Sendek projects a still-bullish jump in valuation for Genentech. But his $85 price target is lower than what it used to be. The analyst slashed the 12-month price target from $100 following a negative vote from FDA advisers regarding Avastin's use as a breast cancer drug.
"In the biotech industry, the bellwether companies - Amgen and Genentech - are facing some headwinds," said Assail Vital, analyst for Atlantic Equities. "They need to have more products in the pipeline. I think the growth in this sector is primarily coming from the small caps."
But while biotech's biggest players are suffering a dearth of new products, the small and mid-sized biotechs, like Genzyme (GENZ) and Gilead (GILD), have a brighter future, analysts say.
Philip Nadeau, analyst for Cowen & Co., rates both of these companies a "buy," and believes that their existing brands will continue to drive up stock price, sales and earnings into 2008.
Both of these companies are having a good run on the stock market, with a more than 40 percent surge for Gilead year-to-date, and a jump of more than 20 percent for Genzyme.
Genzyme has built a good business model selling the world's most expensive drugs - Cerezyme, Fabrazyme and Myozyme - as "orphans," or treatments for rare diseases.
Gilead, producer of the AIDS combo drug Atripla, is poised to replace Glaxo SmithKline as the industry leader for HIV treatment.

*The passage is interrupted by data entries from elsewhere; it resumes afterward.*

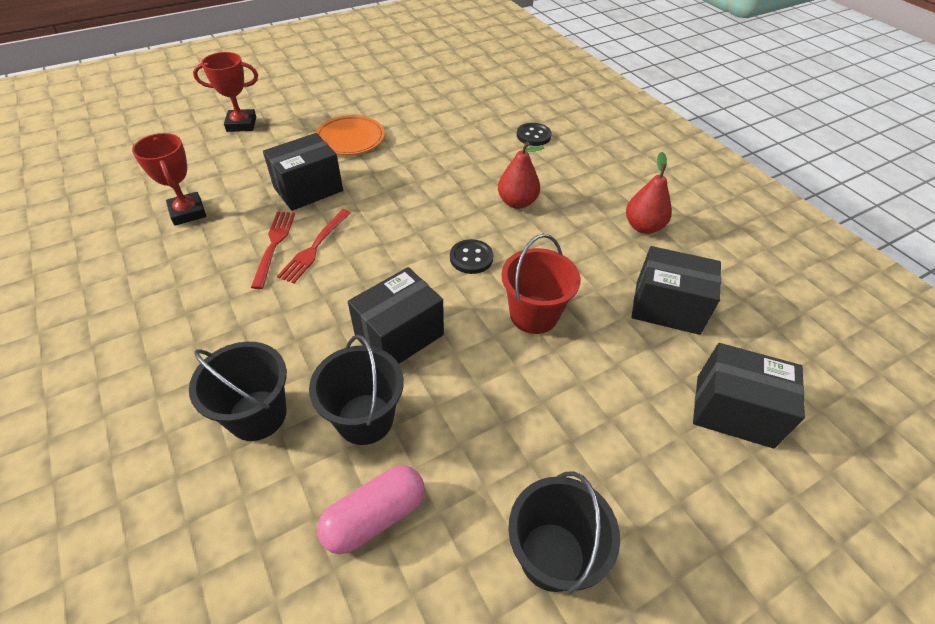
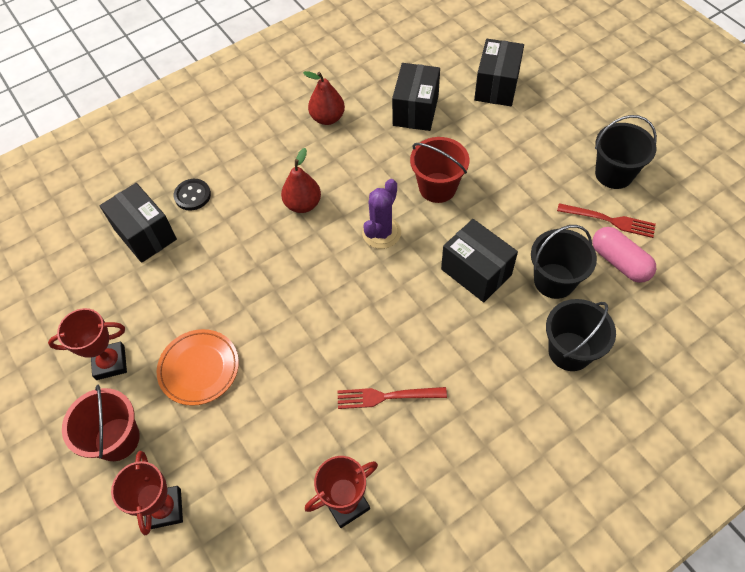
camera: 90 degrees left, 10 degrees up
black box [263,133,343,211] -> black box moved to [100,183,177,263]
red fork [277,209,351,283] -> red fork moved to [557,203,656,238]
black button [450,239,494,274] -> purple cactus [362,179,401,249]
none -> red trophy [48,308,127,380]
none -> red bucket [62,385,140,461]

Looking past the similarities
Looking at Baseline projections for 2008, earnings and valuation for the pharmaceutical and biotech industries are similar. Identical earnings growth rates of 10 percent are expected for each industry, with a price/earnings ratio of 16.7 for biotech and 14.1 for pharma. Baseline does not break out industry-wide stock price projections.
Despite the similarities, the volatile investing climate favors Big Pharma because it's seen as "safer" than biotech, said Funtleyder.
"People are going to prefer dividends and safety, versus no dividends and higher multiples," said Funtleyder. "In a choppy market, the movement is going to be to pharma, and those who have strong pipelines will do better than those who do not."